3. Кумбхакасана (Планка)
Из Позы стола (на согнутых коленях) четко размести кисти рук под плечевыми суставами. Раскрой ладони и прижми основание указательного пальца плотно к полу. Средние пальцы рук желательно держать параллельно друг другу. Угол запястного сустава должен получиться 90 градусов.
Подними колени от пола, подкрутите таз, сделайте поясницу плоской. Вытягивай себя от макушки до пяток, удлиняя всю заднюю поверхность тела. Сокращай расстояние от подвздошных косточек до нижних ребер, все время включая в работу мышцы живота. Ладонями толкайся от плоскости пола, разводя и выталкивая лопатки вверх. Дыхание стараемся оставить спокойным и фиксируем себя минимум на 5 дыхательных циклов (а лучше на 10). Увеличиваем по необходимости — и по мере усиления тренированности.
4. Урдхва Мукха Шванасана (Собака мордой вверх)
Ляг на живот. Ладони разместиу грудной клетки так, чтобы пальцы рук были направлены вперед, а запястный сустав находился четко под локтевым суставом. Ноги на ширине таза параллельно друг другу. Колени в пол, а пятки направлены вверх. Втянув пупок, на вдох толкнись ладонями от пола так, чтобы колени и бедра не касались пола. Грудную клетку выталкивай вперед и вверх. Лопатки сведи вместе и направляй вниз. Взгляд уведи по диагонали вверх, стараясь не запрокидывать голову.
Вытягивай себя от подбородка до лобковой кости. Следи за поясницей, старайся больше делать прогиб в грудном отделе позвоночника, чем в поясничном. Поднимайся на стопы и толкайся от пола так, чтобы бедра и колени оставались над полом. Собака мордой вверх раскрывает грудной отдел позвоночника, тем самым стимулируя работу легких и сердца. Чем свободнее наше дыхание, тем легче мы сможем удлинить вдох и выдох, активизируя тем самым нашу парасимпатическую нервную систему и обеспечивая компенсацию после силовой асаны-планки.

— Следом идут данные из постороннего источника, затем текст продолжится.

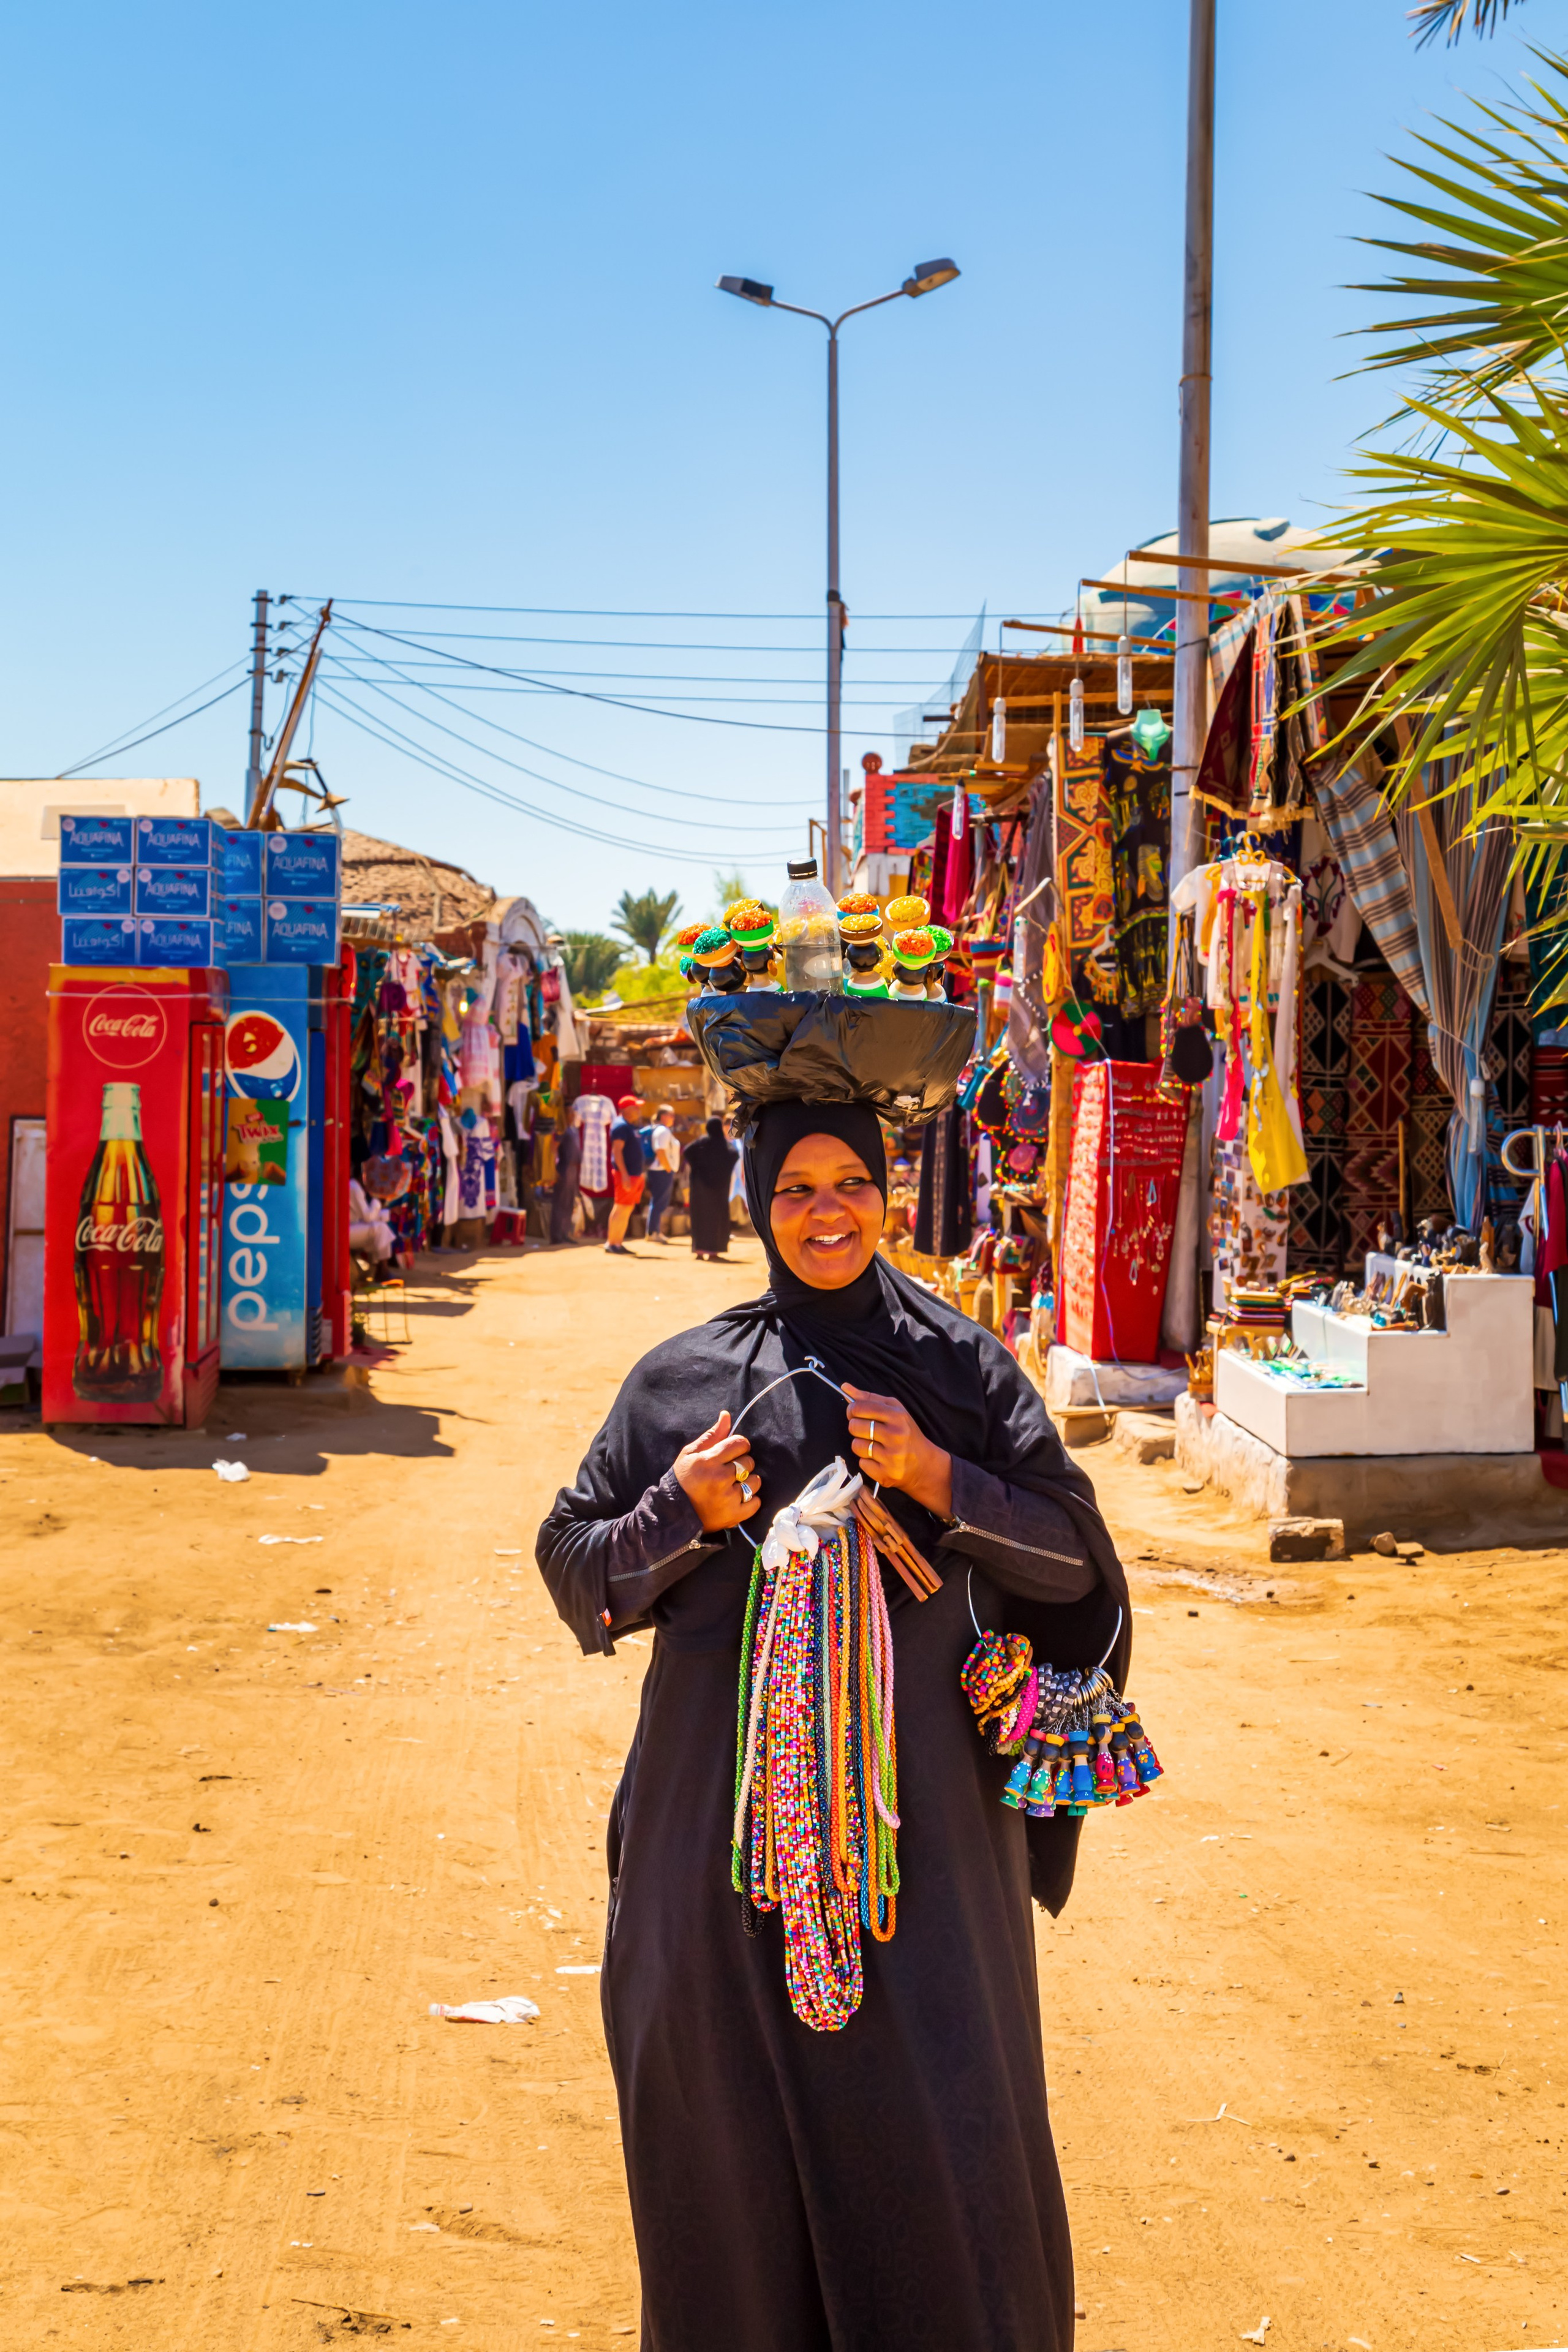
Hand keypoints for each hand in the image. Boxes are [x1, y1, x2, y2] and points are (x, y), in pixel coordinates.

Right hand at [673, 1410, 760, 1532]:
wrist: (674, 1513)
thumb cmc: (683, 1479)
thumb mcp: (691, 1453)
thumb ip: (712, 1435)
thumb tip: (726, 1415)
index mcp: (708, 1461)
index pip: (740, 1444)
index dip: (738, 1446)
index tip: (731, 1453)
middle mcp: (720, 1479)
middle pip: (748, 1462)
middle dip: (741, 1464)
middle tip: (728, 1471)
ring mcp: (728, 1498)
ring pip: (754, 1482)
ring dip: (747, 1483)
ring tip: (732, 1486)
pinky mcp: (734, 1515)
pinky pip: (755, 1502)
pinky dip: (750, 1501)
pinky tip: (736, 1499)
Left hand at [841, 1384, 952, 1518]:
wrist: (924, 1465)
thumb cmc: (906, 1433)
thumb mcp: (894, 1410)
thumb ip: (869, 1398)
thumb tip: (845, 1387)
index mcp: (897, 1416)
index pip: (860, 1407)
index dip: (852, 1410)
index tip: (855, 1414)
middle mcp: (895, 1435)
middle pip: (854, 1426)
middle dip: (856, 1428)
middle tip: (867, 1431)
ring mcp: (891, 1456)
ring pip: (856, 1446)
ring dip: (861, 1446)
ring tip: (874, 1446)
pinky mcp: (886, 1474)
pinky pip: (862, 1463)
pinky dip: (867, 1461)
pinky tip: (879, 1460)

Можно также зафиксировать себя на 3–5 дыхательных циклов, но не больше, чтобы не перегрузить поясницу.
5. Адхо Мукха Шванасана (Собака мордой вниз)
На выдох из Позы собаки мордой вверх подними таз, уводя голову к полу. Задержись с прямой спиной на 3–4 дыхательных цикла. Пальцы рук расставляй широко, прижимая косточку-основание указательного пальца к полу. Лопатки разведи в разные стороны друг от друга.
Удлиняй позвоночник за седалищными костями вверх на выдох. Стопы держи параллельно друг другу, а колени старайся сохранить прямыми (но если это сложно, то приоритет остается за прямой спиной). Подбородок все время направляй к ключицам.